25. Tüm bu açıklamalar ışığında somut olay değerlendirildiğinde; davalı okul müdürü hakkında dava konusu olayla ilgili olarak görevi kötüye kullanma suçundan ... Asliye Ceza Mahkemesinin 28.01.2015 tarihli ve 2014/144 E., 2015/109 K. kararı ile beraat kararı verildiği, dosyanın Yargıtayda temyiz incelemesinde olup henüz kesinleşmediği, yargılaması devam eden ceza davasında sübuta eren maddi olguların BK’nın 53. (TBK’nın 74. maddesi) maddesi uyarınca hukuk mahkemesini bağlayıcı mahiyette olduğu ve ceza davasının sonucunun beklenmesinde hukukî yarar bulunduğu gözetilerek mahkemece HMK’nın 165. maddesine göre ceza davası bekletici sorun yapılarak hasıl olacak sonuca göre karar verilmelidir.
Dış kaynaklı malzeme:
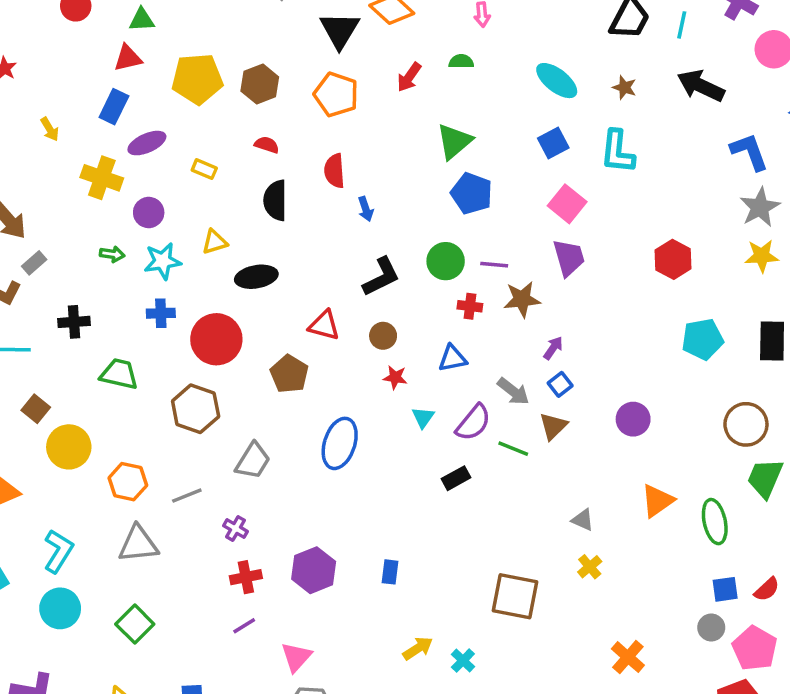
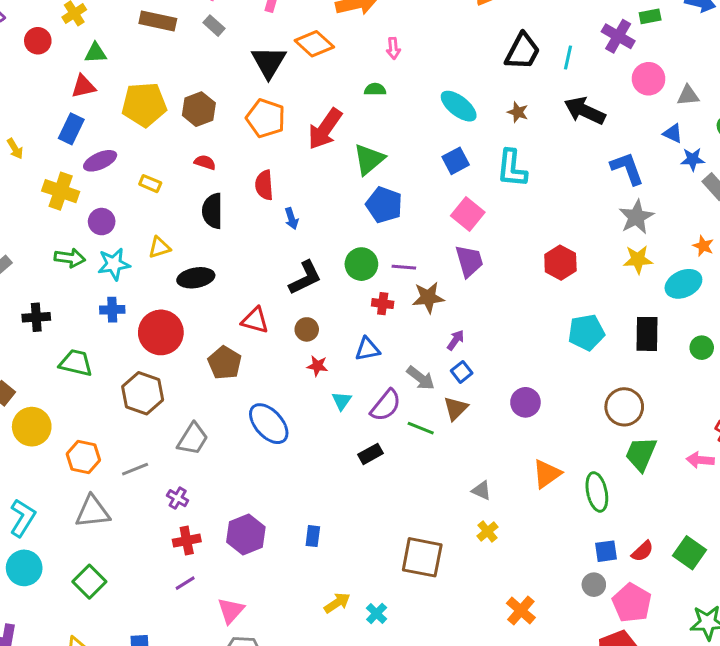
red arrow: (409, 77) -> (325, 129), moved, size x1.6
green arrow: (112, 254) -> (70, 258), size x1.4
blue ellipse: (340, 443) -> (269, 424), turned -60

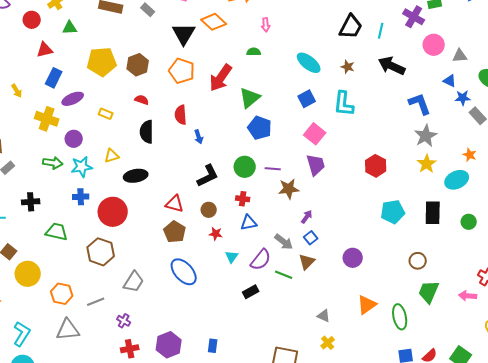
red triangle: (83, 86) -> (45, 50), moved
yellow star: (638, 260) -> (427, 164), turned -30
red cross: (383, 304) -> (243, 199), moved
brown pentagon: (225, 363) -> (175, 232), moved
brown circle: (624, 407) -> (418, 261), size x0.7

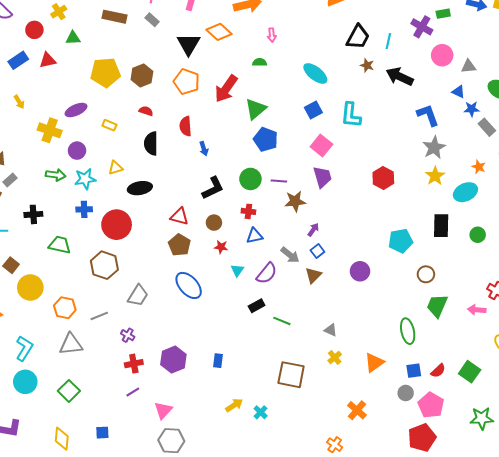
brown star: (348, 67) -> (367, 65), moved
blue rectangle: (54, 78) -> (18, 60), moved, turned 30
cyan pentagon: (393, 212) -> (401, 241), moved
green line: (284, 275) -> (282, 321), moved
orange triangle: (367, 305) -> (374, 363), moved

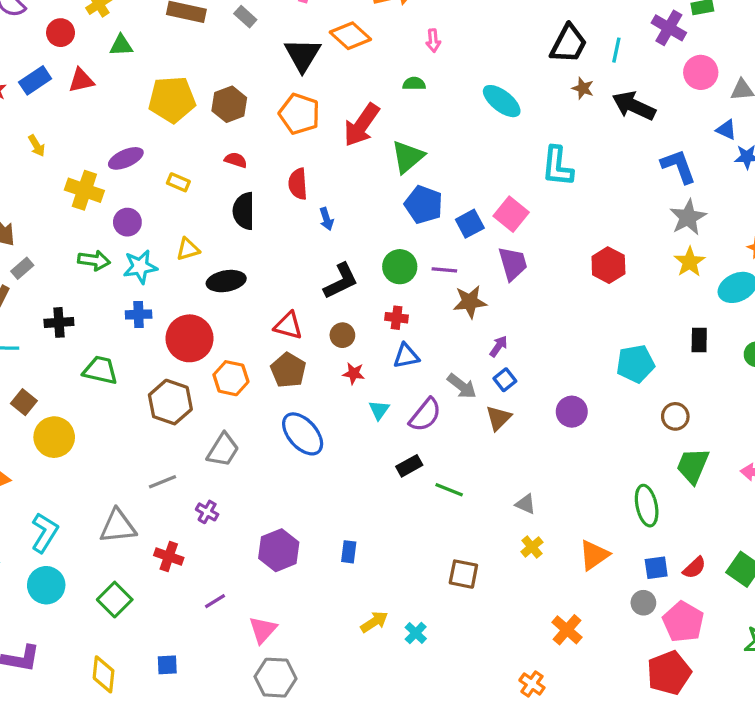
blue square: (313, 110) -> (470, 224), moved
black rectangle: (441, 226) -> (699, 340), size x0.7
orange hexagon: (65, 308) -> (231, 378), moved
red cross: (134, 364) -> (169, 557), moved, turned 30
brown square: (291, 375) -> (463, 574), size x0.7

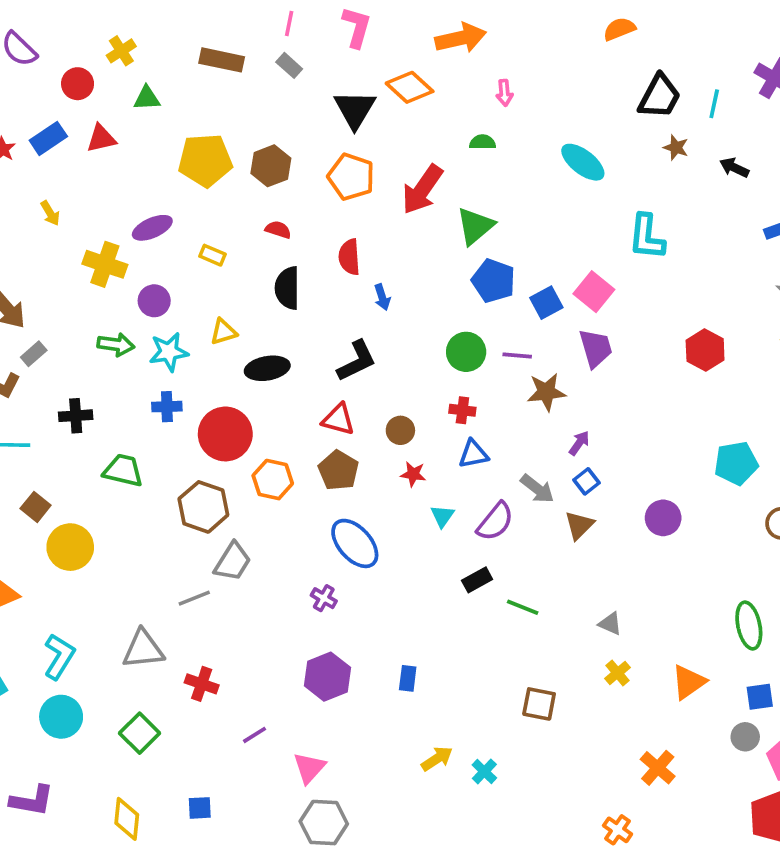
black arrow: (634, 106) -> (734, 168), size x0.6
black L-shape: (341, 281) -> (357, 361), moved
gray trapezoid: (223, 450) -> (233, 562), moved
purple cross: (207, 512) -> (324, 598), moved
26. Hukuk Genel Kurulunda yapılan görüşmeler sırasında; davalı okul müdürü hakkında beraat kararı verildiği, mahkûmiyet hükmü verilmiş olsaydı hukuk davasında önem arz edeceği, bu nedenle ceza dosyasının sonucunun bekletici mesele yapılmasına gerek olmadığı gerekçesi ile direnme kararının onanması gerektiği ileri sürülmüş ise de, bu görüş Kurul çoğunluğunca benimsenmemiştir.
27. Hâl böyle olunca; tarafların karşılıklı iddia ve savunmalarına, dosyadaki belge ve delillere, bozma kararında açıklanan gerektirici nedenlere göre Hukuk Genel Kurulunca da benimsenen Özel Daire bozma kararına uyulması gerekirken, önceki kararda direnilmesi usul ve yasaya aykırıdır.
28. Bu nedenle direnme kararı bozulmalıdır.
IV. SONUÇ:
Açıklanan nedenlerle;
Davacı vekilinin temyiz itirazlarının kabulü ile direnme kararının Özel Daire bozma kararında gösterilen nedenlerden dolayı, 6217 sayılı Kanun’un 30. maddesi ile 6100 sayılı Hukuk Muhakemeleri Kanunu’na eklenen “Geçici Madde 3” atfıyla uygulanmakta olan 1086 sayılı Hukuk Usulü Muhakemeleri Kanunu’nun 429. maddesi gereğince BOZULMASINA,
Aynı Kanun’un 440. maddesi uyarınca kararın tebliğ tarihinden itibaren on beş gün içerisinde karar düzeltme yolu açık olmak üzere, 15.02.2022 tarihinde oy çokluğu ile karar verildi.